In the US, as higher education expanded, anthropologists were in demand in the academy and turned to what Margaret Mead called more abstract problems. Although the studies of modern peoples increased, fewer anthropologists sought practical uses for their knowledge. The most salient factor in the turn from applied to more “abstract” approaches is the high level of job and financial security within the academy at the time. Interesting fact — in 1947-48, anthropology bachelors masters and phds numbered 139, 26 and 24. In 1975-76, the numbers rose to 6008, 1078 and 445. In current times, funding for higher education has been cut to unprecedented levels. Academic jobs are difficult to find. Those within academia have to supplement their meager incomes with outside consulting jobs in order to send their children to school. Those who cannot find jobs in academia end up working where they are needed — NGOs, government, and military.

Why the quibbling? Of course there are substantive ethical issues. Project Camelot, Human Terrain project, and the use of data collected by anthropologists for unintended purposes are called into question. However, the real issue at stake, I believe, is the lack of demand for anthropologists.

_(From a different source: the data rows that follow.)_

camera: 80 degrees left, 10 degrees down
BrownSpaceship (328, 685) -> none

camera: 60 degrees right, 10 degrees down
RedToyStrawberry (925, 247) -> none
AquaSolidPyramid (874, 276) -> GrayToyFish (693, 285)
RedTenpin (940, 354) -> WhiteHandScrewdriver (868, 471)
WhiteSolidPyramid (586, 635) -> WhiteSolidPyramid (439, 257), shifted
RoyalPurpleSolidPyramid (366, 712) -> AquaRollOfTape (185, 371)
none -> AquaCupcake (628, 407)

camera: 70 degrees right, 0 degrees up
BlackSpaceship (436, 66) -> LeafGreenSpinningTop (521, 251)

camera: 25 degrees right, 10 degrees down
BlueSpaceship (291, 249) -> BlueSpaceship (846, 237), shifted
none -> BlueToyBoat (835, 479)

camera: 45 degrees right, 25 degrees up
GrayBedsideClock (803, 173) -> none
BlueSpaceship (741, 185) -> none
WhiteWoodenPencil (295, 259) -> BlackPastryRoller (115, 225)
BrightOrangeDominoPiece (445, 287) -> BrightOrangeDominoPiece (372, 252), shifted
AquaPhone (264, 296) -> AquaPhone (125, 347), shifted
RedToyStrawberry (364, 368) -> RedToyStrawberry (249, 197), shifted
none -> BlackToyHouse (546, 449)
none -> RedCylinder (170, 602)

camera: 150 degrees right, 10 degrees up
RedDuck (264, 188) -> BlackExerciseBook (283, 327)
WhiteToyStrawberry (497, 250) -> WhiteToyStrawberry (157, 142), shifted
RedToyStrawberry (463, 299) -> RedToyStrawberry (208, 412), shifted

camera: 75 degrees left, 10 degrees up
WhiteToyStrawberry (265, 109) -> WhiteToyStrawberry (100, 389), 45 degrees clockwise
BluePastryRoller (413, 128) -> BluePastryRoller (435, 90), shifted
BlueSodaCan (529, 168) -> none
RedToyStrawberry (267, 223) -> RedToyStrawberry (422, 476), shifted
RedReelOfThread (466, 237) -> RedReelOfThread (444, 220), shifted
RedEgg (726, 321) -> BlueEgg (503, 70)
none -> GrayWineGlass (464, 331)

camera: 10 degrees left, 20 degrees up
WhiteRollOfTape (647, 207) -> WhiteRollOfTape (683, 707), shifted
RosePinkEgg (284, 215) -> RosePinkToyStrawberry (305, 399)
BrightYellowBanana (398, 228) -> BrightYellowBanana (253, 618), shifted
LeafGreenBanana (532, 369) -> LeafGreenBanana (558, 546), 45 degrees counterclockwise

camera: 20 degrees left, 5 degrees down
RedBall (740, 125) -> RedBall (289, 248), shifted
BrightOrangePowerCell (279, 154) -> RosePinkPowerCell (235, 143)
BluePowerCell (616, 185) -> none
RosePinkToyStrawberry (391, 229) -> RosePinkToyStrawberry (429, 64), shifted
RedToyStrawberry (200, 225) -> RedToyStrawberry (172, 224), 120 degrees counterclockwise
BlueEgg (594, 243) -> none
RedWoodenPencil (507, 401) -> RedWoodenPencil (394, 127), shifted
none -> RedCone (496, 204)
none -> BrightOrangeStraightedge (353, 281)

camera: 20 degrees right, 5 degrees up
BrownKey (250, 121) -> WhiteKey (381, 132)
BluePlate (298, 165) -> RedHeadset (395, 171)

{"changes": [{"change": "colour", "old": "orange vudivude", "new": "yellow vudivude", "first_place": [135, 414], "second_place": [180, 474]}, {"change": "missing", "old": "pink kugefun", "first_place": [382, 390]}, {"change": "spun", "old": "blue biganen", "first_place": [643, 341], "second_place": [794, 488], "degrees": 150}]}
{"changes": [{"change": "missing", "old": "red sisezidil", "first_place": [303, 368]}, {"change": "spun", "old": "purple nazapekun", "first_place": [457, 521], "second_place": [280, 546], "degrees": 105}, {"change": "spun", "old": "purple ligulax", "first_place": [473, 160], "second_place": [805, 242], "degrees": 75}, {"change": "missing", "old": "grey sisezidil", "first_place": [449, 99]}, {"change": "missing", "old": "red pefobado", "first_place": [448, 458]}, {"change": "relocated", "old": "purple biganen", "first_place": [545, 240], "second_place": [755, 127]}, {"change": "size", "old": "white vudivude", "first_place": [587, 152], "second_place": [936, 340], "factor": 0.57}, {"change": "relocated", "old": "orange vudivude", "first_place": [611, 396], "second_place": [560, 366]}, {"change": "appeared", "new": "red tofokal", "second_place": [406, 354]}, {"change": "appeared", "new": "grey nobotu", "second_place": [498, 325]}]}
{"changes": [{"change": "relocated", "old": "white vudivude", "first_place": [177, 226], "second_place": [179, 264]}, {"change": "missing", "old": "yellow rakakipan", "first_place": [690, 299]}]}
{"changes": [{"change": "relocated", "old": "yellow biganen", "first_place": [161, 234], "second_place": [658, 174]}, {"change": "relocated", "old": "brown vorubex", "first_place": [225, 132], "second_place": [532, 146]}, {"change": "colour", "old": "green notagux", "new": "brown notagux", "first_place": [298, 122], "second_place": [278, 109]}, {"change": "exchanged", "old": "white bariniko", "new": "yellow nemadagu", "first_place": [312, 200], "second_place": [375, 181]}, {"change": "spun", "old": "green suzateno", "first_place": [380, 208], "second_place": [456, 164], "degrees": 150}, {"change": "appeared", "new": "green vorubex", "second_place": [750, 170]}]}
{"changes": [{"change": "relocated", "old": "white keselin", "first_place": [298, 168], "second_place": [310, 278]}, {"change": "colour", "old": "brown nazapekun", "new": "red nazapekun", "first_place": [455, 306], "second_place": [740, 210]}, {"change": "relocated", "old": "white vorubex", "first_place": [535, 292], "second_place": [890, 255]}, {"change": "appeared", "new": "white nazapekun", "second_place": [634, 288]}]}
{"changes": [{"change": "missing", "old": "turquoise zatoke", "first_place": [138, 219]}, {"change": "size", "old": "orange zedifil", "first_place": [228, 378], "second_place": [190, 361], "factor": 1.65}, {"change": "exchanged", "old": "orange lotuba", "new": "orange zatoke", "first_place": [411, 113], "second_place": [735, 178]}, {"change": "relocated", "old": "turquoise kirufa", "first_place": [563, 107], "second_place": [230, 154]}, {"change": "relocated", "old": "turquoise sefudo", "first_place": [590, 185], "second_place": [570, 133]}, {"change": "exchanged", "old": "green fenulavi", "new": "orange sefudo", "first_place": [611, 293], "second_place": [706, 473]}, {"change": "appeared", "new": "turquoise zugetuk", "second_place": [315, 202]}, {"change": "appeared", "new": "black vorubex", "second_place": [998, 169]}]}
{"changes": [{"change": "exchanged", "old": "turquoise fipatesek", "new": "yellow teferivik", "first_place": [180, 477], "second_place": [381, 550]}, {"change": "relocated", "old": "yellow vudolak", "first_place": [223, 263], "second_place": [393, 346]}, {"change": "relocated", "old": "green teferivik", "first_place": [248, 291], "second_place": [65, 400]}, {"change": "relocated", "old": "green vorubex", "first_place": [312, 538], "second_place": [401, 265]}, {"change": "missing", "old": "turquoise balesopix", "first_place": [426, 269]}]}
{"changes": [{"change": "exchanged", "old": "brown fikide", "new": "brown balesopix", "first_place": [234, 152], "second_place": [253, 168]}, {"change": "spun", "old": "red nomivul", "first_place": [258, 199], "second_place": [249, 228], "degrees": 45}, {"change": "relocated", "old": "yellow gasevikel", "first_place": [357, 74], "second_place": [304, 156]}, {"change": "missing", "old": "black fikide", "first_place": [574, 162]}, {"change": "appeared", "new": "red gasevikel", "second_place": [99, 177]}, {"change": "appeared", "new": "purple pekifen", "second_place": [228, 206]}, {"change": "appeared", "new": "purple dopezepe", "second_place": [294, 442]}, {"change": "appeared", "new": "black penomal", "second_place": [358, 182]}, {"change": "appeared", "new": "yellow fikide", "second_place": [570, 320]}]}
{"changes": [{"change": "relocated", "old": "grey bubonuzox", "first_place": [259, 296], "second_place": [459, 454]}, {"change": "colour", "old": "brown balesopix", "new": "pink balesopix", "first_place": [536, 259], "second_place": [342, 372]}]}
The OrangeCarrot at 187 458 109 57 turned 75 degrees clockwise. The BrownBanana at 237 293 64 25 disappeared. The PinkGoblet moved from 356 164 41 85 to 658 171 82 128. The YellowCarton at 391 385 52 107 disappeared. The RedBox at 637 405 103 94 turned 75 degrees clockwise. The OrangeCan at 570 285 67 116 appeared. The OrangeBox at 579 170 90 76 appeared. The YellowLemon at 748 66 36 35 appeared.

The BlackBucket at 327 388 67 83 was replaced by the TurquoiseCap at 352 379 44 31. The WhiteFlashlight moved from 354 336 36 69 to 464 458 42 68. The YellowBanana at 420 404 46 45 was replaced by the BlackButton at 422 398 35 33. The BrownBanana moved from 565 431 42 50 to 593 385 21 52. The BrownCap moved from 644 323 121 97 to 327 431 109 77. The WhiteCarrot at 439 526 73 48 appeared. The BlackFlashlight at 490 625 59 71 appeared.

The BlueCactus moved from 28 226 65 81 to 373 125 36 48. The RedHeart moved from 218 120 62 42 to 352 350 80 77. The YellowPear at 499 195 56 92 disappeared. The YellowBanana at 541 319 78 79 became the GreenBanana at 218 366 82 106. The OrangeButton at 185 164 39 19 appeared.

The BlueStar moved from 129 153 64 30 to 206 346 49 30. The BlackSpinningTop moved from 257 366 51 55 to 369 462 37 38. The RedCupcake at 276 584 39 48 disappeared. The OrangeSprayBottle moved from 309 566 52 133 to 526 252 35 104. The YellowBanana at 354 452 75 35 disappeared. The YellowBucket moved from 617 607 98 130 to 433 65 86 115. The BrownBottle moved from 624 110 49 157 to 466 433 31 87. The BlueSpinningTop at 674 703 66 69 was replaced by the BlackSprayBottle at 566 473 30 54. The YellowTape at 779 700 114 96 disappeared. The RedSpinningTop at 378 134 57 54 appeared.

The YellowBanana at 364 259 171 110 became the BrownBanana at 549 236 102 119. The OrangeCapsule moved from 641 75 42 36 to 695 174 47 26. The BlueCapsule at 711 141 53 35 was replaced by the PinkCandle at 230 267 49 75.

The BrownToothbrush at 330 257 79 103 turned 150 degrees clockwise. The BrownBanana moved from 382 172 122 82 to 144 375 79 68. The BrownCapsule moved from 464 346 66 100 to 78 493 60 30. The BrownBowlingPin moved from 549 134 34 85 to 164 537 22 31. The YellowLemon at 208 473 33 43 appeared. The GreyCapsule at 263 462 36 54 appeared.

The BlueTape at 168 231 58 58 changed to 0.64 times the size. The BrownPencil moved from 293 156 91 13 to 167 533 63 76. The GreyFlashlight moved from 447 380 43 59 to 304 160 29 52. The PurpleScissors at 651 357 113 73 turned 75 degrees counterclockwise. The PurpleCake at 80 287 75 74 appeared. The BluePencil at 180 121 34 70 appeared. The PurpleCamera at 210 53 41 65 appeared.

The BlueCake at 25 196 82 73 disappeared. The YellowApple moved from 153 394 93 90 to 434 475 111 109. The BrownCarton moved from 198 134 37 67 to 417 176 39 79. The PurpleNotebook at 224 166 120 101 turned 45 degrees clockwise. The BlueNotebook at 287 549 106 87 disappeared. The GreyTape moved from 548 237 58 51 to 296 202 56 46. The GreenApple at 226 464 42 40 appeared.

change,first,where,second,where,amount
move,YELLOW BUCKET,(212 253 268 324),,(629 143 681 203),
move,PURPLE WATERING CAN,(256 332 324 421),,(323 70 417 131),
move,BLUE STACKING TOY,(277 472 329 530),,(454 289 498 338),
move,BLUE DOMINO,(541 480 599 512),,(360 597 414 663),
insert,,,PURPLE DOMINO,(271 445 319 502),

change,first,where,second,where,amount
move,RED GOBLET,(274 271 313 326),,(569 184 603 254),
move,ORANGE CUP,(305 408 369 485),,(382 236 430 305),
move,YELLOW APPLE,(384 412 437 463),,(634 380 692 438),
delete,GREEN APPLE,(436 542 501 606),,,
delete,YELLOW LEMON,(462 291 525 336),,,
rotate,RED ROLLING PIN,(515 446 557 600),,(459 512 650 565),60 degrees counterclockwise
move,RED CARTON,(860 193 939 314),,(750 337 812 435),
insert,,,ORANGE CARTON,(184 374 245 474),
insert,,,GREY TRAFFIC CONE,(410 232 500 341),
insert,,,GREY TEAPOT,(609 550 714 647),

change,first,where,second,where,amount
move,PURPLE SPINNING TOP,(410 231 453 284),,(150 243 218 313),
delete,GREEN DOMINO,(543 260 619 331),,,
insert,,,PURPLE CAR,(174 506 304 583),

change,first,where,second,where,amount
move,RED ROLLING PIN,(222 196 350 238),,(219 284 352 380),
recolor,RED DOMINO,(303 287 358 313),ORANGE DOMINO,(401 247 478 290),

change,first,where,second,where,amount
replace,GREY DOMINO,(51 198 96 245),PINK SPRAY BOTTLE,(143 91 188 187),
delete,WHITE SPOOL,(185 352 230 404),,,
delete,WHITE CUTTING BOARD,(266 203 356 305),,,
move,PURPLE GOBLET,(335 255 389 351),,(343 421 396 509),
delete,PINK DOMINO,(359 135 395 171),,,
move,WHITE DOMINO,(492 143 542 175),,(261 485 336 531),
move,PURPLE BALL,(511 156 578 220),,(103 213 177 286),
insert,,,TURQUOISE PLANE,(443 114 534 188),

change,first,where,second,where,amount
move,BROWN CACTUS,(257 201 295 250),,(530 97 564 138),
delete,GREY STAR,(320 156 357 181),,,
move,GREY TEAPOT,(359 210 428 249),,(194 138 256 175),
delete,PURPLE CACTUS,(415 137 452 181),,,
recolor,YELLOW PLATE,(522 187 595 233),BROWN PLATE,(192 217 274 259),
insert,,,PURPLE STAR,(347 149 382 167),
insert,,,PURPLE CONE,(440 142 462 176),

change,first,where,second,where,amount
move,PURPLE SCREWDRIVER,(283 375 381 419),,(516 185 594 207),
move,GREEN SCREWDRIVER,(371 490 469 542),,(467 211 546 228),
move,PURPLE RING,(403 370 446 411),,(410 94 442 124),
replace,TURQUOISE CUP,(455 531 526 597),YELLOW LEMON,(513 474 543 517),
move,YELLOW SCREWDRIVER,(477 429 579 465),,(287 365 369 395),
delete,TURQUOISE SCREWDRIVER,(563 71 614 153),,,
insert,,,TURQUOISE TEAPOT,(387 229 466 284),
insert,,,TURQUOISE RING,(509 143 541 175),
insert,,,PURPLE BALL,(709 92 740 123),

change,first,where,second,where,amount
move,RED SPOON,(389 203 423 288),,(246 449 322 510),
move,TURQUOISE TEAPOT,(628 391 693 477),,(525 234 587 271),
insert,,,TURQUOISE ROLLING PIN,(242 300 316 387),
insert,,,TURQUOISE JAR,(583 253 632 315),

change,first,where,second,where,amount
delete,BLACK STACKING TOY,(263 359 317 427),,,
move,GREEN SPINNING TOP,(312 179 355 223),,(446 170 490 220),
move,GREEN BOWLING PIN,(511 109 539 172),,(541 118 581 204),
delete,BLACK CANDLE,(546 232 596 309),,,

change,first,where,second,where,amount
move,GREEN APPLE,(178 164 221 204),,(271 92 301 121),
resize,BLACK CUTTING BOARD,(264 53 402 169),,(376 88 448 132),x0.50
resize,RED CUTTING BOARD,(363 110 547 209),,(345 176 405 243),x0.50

We continually have to legitimate ourselves as a useful discipline. What is it that anthropologists do that economists don’t? Is it the fieldwork approach? Sociologists like Michael Burawoy do long-term fieldwork. Is it our concern with social issues? The Spirit Catches You and You Fall Down is an ethnography dealing with a significant social issue done by a journalist. It seems pointless for anthropology as a discipline to be so divided when we’re constrained by the same economic forces. Whether we like it or not, we have to be flexible with the job market and apply our skills that extend beyond the academy. Today, I received an email discussing an attempt by Republicans to cut funding for NPR and PBS. This is just the beginning…the survival of our discipline remains out of our control. However, what we can do is, as anthropologists, we can begin to productively dialogue with each other about the constraints we face and how to address them.